» Exercise input

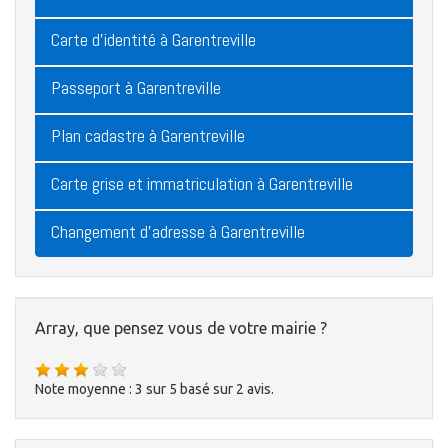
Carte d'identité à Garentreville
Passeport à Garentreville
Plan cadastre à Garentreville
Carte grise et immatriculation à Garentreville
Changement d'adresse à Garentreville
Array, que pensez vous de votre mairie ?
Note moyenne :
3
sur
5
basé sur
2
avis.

...

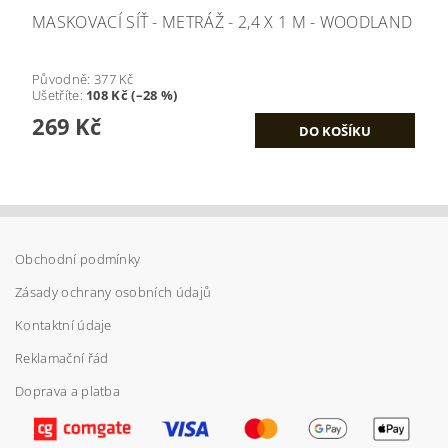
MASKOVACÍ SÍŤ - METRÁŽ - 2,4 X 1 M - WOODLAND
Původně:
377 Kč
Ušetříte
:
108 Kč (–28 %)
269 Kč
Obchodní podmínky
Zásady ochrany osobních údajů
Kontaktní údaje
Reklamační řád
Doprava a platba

» Aim of the exercise
Express the lines of the entries as a JSON list of strings, one string per line and no blank lines, starting at the line that contains "MASKOVACÍ SÍŤ - METRÁŽ - 2,4 X 1 M - WOODLAND" and ending at the line that contains "Doprava a platba", with both of those lines included.

» Result of this exercise
[
  "MASKOVACÍ SÍŤ - METRÁŽ - 2,4 X 1 M - WOODLAND",
  "Původně:",
  "377 Kč",
  "Ušetříte",
  ":",
  "108 Kč (–28 %)",
  "269 Kč",
  "Obchodní podmínky",
  "Zásady ochrany osobních údajů",
  "Kontaktní údaje",
  "Reklamační řád",
  "Doprava a platba"
]